Can you talk more about the dog who charged you? Do you know if it was being playful? I'm not saying that makes it okay or less scary, but there is a difference between a dog who thinks you are running and playing chase versus a dog who is angry or protective. Dogs who are off-leash at the urban or suburban dog park are generally going to be the friendly-type. There are always exceptions, but I'd suggest approaching this as if these are too-friendly dogs who think you are there to play, rather than dogs who want to attack. (Things can be different if you're in a rural area with loose dogs who roam around and bark at anyone who goes near their house.)

So my advice: don't run or move away quickly. Dogs might interpret that as play ("Hurray, it's chase!"). If a dog keeps following you, I think a loud, firm "No!" might work. But in general, don't change your pace or speed. Ignore, ignore, ignore. When a dog wants to play, the most boring thing is to be ignored.

If you are close to the dog's person, then yell out, "Please call your dog."

While I appreciate folks' advice about leash laws, realistically, getting folks to keep their dogs on-leash is not going to happen, not with all dog owners and all dogs, all the time. I also think calling the parks folks or police everytime there's an off-leash dog will only increase your blood pressure and frustration. So no matter how frustrating law violations are, I think you're right that you need to figure out your best posture and attitude.

In the longer term, I also suggest working on your fear of dogs. Know thine enemy, I suppose. I know fears like this sometimes come from a place of having been hurt by a dog, but, like any fear, this is one that can be worked on. You might talk to a therapist. You might also find out if a friend has an old, gentle dog whose most energetic action is a wag of the tail, and then ask if you can spend some time around that dog, just sitting in the same room, and perhaps working up to patting the dog on the head.

Best of luck to you.
posted by bluedaisy at 1:45 AM on March 20 [1 favorite]

I'm a dog owner and I'm so sorry you have to deal with this. It is extremely aggravating when people don't follow leash laws. I have a dog that is very friendly to people, but doesn't get along with strange dogs. When we're at the park and when off-leash strange dogs approach us (even if they're friendly and just want to say "hey"), it sets her off and stresses me out. It's totally not cool.

What I've been told by my dog behaviorist to do (to keep strange dogs away) is when you see them approaching you, face the dog, stomp your foot, and yell, "STOP!" loudly. This usually stops the dog it its tracks and gets the owner's attention too. I usually employ this when I'm with my dog and strange dogs are approaching and it works!

I just want to add that it's not the dog's fault, but the owner's. I usually educate them that there is a leash law and that not every dog appreciates visits from strangers and that it can be stressful to the dog and owner.
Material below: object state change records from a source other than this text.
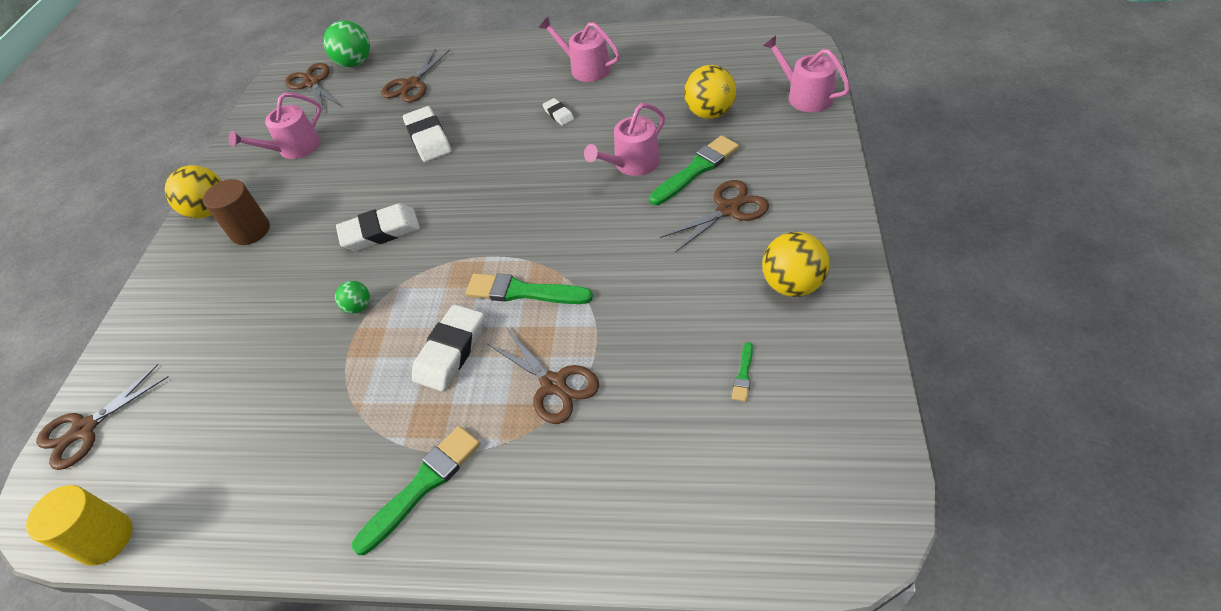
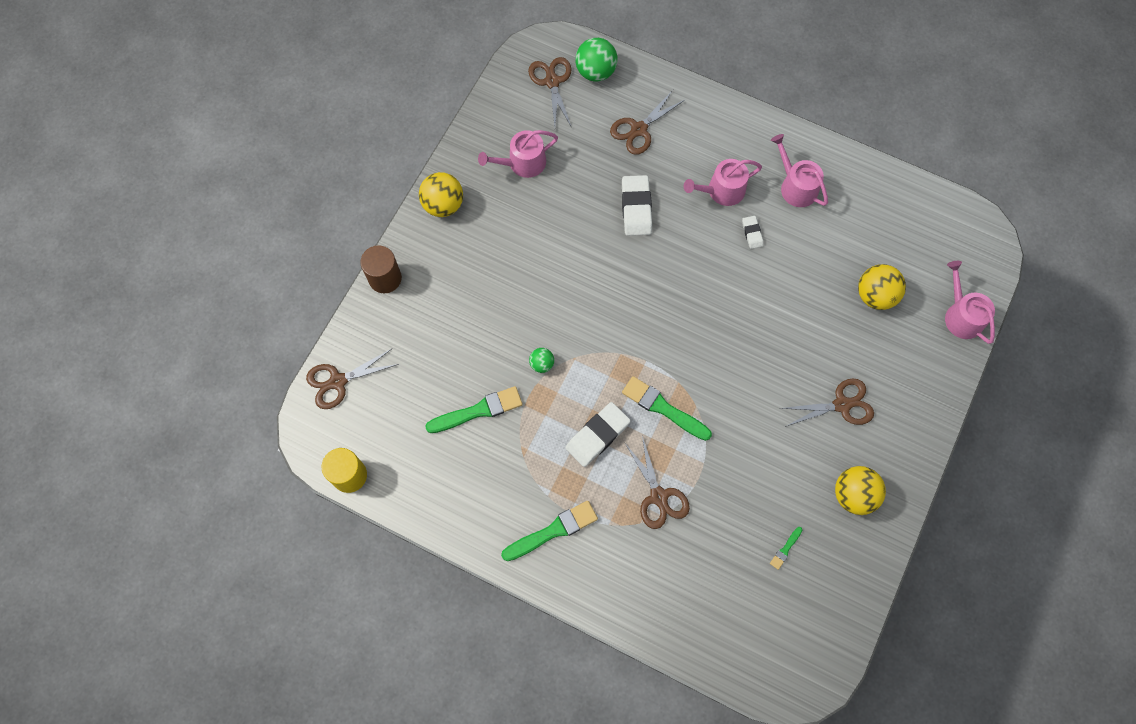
camera: 15 degrees right, 20 degrees up
brown cylinder [203,179,270,245] -> brown cylinder moved to [360,245,402,293]
white eraser [336,203,420,251] -> none
pink watering can [584,103,665,176] -> pink watering can moved to [684,159,762,206]
green brush [649,135,739,205] -> green brush moved to [425,386,523,433]

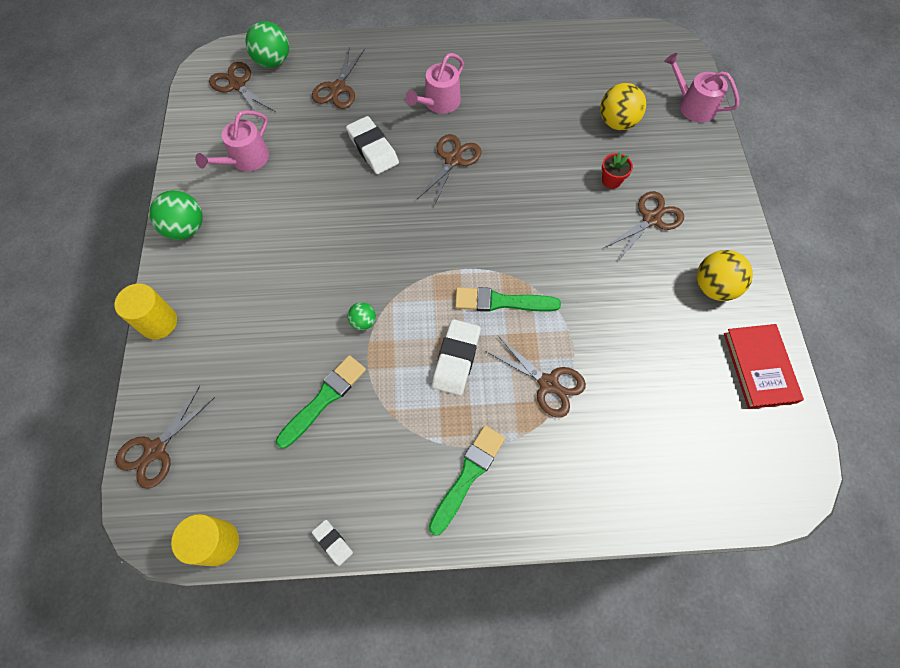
camera: 30 degrees left, 5 degrees down
brown cylinder [360,245,402,293] -> yellow cylinder [115,284,177,339]
yellow ball [419,172,463,217] -> green ball [149,190,203,240]
white eraser [742,216,763,249] -> white eraser moved to [312,520,353,566]
green brush [770,527,802,570] -> none
pink watering can [771,134,828,207] -> none
none -> brown scissors [417,134,481,206]
none -> red flower pot [602,152,633,189]
none -> red book [724,324,804,409]

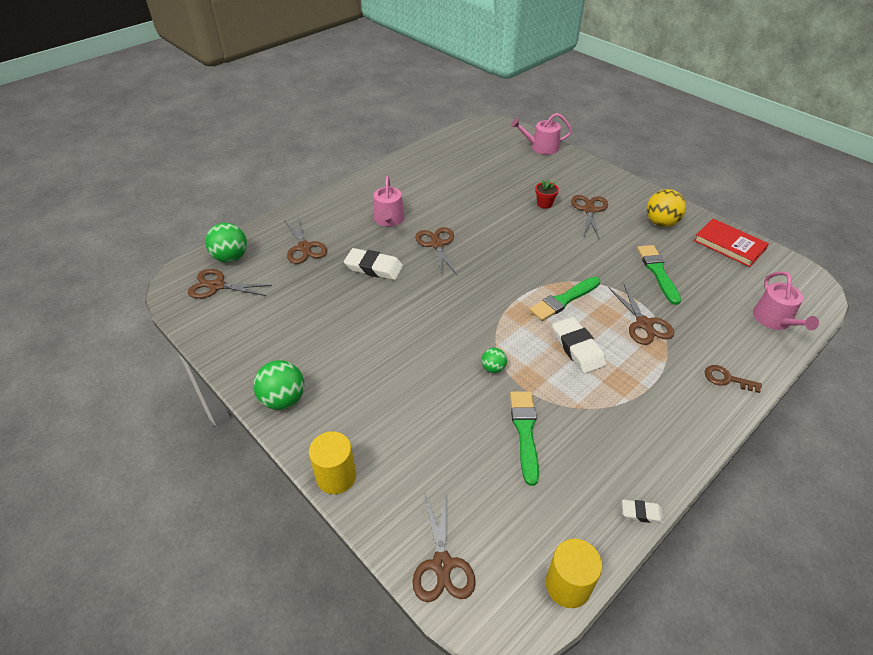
camera: 40 degrees left, 20 degrees down
pink watering can [195,110,269,171] -> pink watering can moved to [753,271,819,330]
green brush [429,425,505,536] -> green brush moved to [637,245,681,305]
brown scissors [485,335,586,418] -> brown scissors turned 75 degrees clockwise [608,283,674,345]
yellow ball [600,83,646,130] -> none
none -> brown key [705,365,762,393]

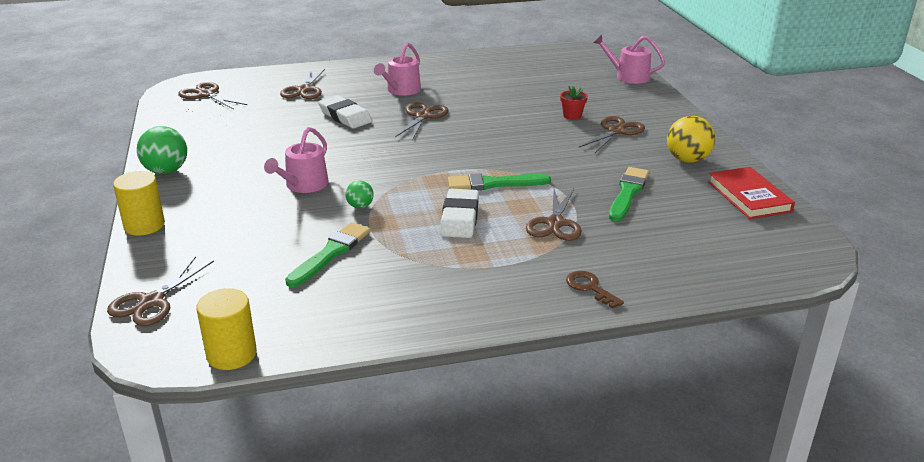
camera: 30 degrees right, 15 degrees down
green ball [205,223,247,262] -> none
white eraser [622,499,664,524] -> none
pink watering can [753,271,819,330] -> pink watering can moved to [264,127,329,193]

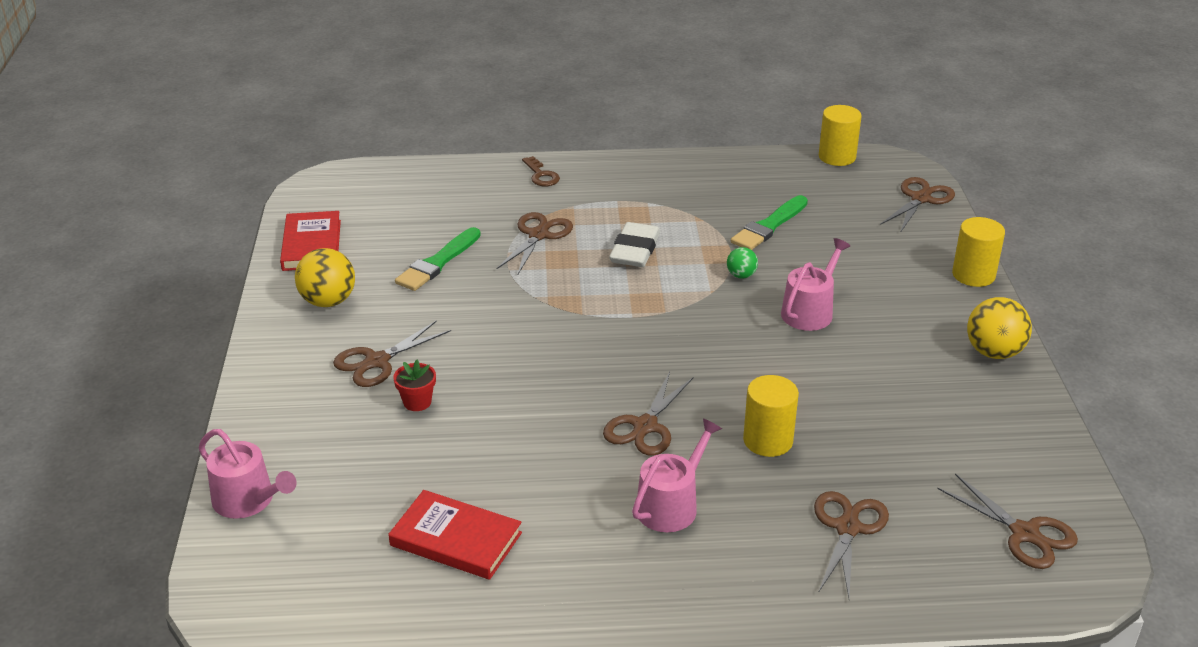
camera: 170 degrees left, 5 degrees up
green ball [137,126,187,174] -> yellow ball [967,297,1032,359]
white eraser [318,95,372,129] -> yellow cylinder [743,375,799,457]
green brush [448,173,551,190] -> none
none -> red book [388,490,522,580]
They usually are apologetic, but I've gotten the opposite reaction too. Good luck!
posted by ATX Peanut at 8:39 AM on March 20 [1 favorite]

I have a relative that refuses to train her dog. Fortunately, it's only about 25 lbs, but it loves to jump all over people. I've trained it to avoid me by being boring, as others have mentioned. I don't look it in the eye, and if it jumps while I'm standing I put my knee up so she gets a knee in the chest if she tries to jump (note - I am not moving my knee towards her or "kicking" her in any way). If I'm sitting I block her from my lap with my forearm. I don't make eye contact or talk to her. She quickly figures out that I'm not going to give her any attention and moves on.

Since it's a relative I have to be nice, but I would raise hell with someone who lets their dog off leash in a park when they're not supposed to.